Power Prediction in Supercomputing

Hilary Egan, University of Colorado

Photo of Hilary Egan

As supercomputers reach the exascale, power consumption is quickly becoming a limiting factor; requiring leadership-class HPC systems to have dedicated power plants is clearly not a sustainable path. Smaller supercomputing facilities and data centers also are affected by power constraints, namely through surcharges due to exceedingly high peak-power draws. To better understand power use in HPC workloads, the National Renewable Energy Laboratory (NREL) supercomputing facility has tracked the power each computer node used at 10-second intervals over the course of the past year. The facility also made a record of all jobs submitted, with their metadata, over the same period. Using these data, we have performed cluster analysis and dimension reduction with the goal of understanding typical power characteristics and patterns across a wide variety of applications. This analysis informs our efforts to predict, a priori, the power a given job will use. These predictions are integral for designing new power-aware schedulers and workload managers. Both a random forest and robust regression method were evaluated and were shown to have average RMSE values of roughly 40 watts (about 10-15 percent of typical job power). To evaluate the efficacy of these predictions in practice, we utilize simulations of the supercomputing job schedule to determine if peak power use could be reduced. We found that with a minimal delay in mean job wait times the overall variability in total system power use can be mitigated.

Abstract Author(s): H. Egan, C. Phillips

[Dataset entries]
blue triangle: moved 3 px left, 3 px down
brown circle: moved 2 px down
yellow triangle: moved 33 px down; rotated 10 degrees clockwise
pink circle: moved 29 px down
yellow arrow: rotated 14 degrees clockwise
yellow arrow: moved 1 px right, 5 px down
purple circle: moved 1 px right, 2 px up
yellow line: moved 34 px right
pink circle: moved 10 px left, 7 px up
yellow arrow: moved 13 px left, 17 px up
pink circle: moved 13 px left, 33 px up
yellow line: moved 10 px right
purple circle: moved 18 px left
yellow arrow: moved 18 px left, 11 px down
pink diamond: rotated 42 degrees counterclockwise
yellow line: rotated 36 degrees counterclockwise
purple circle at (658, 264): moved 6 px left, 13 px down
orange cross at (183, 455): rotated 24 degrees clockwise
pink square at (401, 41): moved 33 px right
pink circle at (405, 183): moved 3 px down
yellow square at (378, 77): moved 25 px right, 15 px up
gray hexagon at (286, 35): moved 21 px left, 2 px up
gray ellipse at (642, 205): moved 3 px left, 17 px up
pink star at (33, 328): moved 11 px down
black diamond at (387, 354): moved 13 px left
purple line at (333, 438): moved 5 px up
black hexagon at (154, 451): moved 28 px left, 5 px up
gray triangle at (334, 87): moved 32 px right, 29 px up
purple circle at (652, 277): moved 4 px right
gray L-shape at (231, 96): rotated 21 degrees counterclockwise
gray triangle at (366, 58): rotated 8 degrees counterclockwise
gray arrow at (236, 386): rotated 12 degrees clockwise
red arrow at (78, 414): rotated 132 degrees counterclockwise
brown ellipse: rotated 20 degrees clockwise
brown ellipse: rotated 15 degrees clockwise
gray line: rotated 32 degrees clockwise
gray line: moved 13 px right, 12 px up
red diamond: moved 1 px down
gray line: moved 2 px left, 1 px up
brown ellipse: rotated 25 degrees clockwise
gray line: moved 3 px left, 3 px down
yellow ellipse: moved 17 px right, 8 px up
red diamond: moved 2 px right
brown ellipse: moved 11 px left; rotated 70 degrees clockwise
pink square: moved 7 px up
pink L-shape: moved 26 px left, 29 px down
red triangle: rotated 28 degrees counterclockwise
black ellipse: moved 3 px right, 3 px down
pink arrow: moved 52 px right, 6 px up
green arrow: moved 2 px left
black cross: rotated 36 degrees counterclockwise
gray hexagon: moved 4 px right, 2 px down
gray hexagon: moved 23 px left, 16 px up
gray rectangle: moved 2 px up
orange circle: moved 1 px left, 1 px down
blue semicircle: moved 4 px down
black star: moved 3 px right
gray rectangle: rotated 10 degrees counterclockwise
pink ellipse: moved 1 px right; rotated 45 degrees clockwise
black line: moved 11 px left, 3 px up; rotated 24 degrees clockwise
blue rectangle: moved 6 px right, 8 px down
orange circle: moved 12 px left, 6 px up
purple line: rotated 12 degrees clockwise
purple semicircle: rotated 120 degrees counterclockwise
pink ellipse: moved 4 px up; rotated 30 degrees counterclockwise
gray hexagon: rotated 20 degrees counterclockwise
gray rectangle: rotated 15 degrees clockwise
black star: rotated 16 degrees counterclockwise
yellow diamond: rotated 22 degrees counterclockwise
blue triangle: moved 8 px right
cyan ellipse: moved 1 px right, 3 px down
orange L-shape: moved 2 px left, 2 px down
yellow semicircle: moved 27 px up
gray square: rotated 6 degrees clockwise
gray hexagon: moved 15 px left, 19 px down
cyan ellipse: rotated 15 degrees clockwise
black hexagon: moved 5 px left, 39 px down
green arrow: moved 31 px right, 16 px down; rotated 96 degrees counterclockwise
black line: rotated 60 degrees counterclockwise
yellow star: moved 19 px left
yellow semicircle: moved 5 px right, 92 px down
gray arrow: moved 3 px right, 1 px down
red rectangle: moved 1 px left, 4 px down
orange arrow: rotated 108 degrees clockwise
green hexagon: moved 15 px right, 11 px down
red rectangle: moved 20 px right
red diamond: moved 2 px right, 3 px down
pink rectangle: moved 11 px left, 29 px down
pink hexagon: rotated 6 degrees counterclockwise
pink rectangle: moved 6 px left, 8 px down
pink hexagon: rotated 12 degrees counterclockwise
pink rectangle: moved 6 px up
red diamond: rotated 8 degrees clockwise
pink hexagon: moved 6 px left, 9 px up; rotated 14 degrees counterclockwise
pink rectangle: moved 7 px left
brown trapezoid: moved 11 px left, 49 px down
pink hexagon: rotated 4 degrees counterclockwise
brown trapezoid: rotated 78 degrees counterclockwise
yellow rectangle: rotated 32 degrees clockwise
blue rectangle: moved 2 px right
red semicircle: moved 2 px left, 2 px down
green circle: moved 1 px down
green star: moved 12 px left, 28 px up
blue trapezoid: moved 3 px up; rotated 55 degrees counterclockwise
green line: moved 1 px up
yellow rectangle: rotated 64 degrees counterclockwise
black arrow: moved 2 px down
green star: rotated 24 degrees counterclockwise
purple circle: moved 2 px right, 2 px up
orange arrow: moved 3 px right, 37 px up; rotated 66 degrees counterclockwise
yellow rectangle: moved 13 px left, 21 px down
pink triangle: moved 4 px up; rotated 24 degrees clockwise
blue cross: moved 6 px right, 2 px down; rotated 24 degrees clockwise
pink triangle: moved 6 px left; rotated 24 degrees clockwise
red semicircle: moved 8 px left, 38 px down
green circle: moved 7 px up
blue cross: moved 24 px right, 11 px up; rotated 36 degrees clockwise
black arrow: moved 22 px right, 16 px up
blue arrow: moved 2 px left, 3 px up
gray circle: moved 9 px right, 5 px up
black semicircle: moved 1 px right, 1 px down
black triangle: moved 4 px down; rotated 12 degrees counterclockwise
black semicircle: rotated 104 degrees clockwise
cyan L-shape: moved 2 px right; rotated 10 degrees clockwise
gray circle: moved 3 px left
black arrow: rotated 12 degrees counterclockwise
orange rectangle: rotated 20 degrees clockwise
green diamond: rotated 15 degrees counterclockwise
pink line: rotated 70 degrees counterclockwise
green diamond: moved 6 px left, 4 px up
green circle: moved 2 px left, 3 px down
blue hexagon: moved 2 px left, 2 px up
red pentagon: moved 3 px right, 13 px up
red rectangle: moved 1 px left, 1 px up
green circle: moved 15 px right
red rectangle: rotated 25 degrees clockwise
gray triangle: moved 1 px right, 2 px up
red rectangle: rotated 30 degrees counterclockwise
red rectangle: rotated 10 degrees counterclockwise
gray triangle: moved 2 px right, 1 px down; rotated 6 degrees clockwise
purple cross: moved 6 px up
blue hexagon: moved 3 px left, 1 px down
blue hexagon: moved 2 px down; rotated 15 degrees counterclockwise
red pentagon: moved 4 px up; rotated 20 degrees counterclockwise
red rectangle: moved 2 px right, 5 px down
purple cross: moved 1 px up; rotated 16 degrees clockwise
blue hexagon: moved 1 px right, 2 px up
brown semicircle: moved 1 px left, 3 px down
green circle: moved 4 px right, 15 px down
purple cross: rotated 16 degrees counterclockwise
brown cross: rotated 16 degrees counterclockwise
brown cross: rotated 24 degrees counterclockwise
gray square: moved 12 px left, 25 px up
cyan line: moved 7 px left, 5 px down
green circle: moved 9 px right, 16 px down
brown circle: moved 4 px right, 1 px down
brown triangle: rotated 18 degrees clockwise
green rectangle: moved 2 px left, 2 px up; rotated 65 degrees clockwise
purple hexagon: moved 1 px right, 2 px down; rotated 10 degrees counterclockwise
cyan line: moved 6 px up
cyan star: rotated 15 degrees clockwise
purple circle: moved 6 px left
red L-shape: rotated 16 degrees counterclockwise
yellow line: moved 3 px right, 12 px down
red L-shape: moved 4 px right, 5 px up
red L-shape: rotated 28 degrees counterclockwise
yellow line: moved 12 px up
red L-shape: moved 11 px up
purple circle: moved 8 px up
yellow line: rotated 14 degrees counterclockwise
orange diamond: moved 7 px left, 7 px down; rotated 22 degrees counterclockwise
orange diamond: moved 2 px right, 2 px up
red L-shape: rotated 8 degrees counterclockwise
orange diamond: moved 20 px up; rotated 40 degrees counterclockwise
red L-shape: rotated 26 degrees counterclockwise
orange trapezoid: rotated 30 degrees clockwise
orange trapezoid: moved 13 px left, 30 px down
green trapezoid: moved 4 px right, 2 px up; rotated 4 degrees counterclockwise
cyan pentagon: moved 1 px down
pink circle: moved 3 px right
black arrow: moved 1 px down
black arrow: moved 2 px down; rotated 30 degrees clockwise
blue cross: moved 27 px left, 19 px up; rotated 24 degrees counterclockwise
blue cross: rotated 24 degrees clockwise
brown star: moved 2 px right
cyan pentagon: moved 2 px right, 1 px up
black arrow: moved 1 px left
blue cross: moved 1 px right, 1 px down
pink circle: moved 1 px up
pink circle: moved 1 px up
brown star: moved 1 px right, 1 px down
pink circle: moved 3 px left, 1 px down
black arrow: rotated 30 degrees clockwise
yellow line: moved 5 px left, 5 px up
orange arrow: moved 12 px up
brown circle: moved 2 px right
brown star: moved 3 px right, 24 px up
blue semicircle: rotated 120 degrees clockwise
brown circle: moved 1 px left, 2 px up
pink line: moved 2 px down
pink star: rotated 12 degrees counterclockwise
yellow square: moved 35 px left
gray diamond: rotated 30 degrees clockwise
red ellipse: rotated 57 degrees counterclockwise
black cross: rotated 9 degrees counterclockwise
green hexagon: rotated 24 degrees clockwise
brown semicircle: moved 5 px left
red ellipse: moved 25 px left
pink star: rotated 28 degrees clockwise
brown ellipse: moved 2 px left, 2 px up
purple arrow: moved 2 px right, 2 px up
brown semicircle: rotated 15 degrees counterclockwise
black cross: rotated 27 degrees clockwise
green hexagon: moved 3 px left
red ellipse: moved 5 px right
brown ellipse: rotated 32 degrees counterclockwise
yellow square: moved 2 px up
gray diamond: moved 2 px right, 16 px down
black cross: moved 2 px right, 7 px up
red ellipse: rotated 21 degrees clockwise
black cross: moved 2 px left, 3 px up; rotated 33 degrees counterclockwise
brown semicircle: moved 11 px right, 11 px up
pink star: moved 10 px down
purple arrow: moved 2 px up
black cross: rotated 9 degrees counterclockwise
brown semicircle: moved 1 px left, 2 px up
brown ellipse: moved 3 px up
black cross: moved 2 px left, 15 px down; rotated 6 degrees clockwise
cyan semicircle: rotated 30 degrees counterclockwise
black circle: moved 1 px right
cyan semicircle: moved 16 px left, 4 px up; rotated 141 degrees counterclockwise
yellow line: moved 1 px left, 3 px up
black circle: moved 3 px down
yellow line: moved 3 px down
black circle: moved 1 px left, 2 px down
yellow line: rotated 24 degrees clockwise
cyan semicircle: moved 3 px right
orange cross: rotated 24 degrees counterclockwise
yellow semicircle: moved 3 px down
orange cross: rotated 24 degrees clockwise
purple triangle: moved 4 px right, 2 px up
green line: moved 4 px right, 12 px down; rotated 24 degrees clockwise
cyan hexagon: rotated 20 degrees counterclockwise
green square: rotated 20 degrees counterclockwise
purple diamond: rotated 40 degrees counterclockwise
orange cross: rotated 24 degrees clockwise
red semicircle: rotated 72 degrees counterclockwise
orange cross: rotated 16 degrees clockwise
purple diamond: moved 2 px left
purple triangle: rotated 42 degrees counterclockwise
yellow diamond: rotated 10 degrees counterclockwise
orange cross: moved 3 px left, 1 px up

→ **Challenges**:
1. List the methods that the power-prediction abstract says were used to analyze the data and to predict job power.
2. Starting at the first line of the records and stopping after the line that contains "red diamond: moved 1 px down", switch every "rotated" to "turned". Give those lines again with nothing else changed.
The records have no connection to the power-prediction abstract.

→ **Exercise solutions**:
1. Cluster analysis, dimension reduction, random forest, robust regression

2.
blue triangle: moved 3 px left, 3 px down
brown circle: moved 2 px down
yellow triangle: moved 33 px down; turned 10 degrees clockwise
pink circle: moved 29 px down
yellow arrow: turned 14 degrees clockwise
yellow arrow: moved 1 px right, 5 px down
purple circle: moved 1 px right, 2 px up
yellow line: moved 34 px right
pink circle: moved 10 px left, 7 px up
yellow arrow: moved 13 px left, 17 px up
pink circle: moved 13 px left, 33 px up
yellow line: moved 10 px right
purple circle: moved 18 px left
yellow arrow: moved 18 px left, 11 px down
pink diamond: turned 42 degrees counterclockwise
yellow line: turned 36 degrees counterclockwise
purple circle at (658, 264): moved 6 px left, 13 px down
orange cross at (183, 455): turned 24 degrees clockwise
pink square at (401, 41): moved 33 px right
pink circle at (405, 183): moved 3 px down
yellow square at (378, 77): moved 25 px right, 15 px up
gray hexagon at (286, 35): moved 21 px left, 2 px up
gray ellipse at (642, 205): moved 3 px left, 17 px up
pink star at (33, 328): moved 11 px down
black diamond at (387, 354): moved 13 px left
purple line at (333, 438): moved 5 px up
black hexagon at (154, 451): moved 28 px left, 5 px up
gray triangle at (334, 87): moved 32 px right, 29 px up
purple circle at (652, 277): moved 4 px right
gray L-shape at (231, 96): turned 21 degrees counterclockwise
gray triangle at (366, 58): turned 8 degrees counterclockwise
gray arrow at (236, 386): turned 12 degrees clockwise
red arrow at (78, 414): turned 132 degrees counterclockwise
brown ellipse: turned 20 degrees clockwise
brown ellipse: turned 15 degrees clockwise
gray line: turned 32 degrees clockwise
gray line: moved 13 px right, 12 px up
red diamond: moved 1 px down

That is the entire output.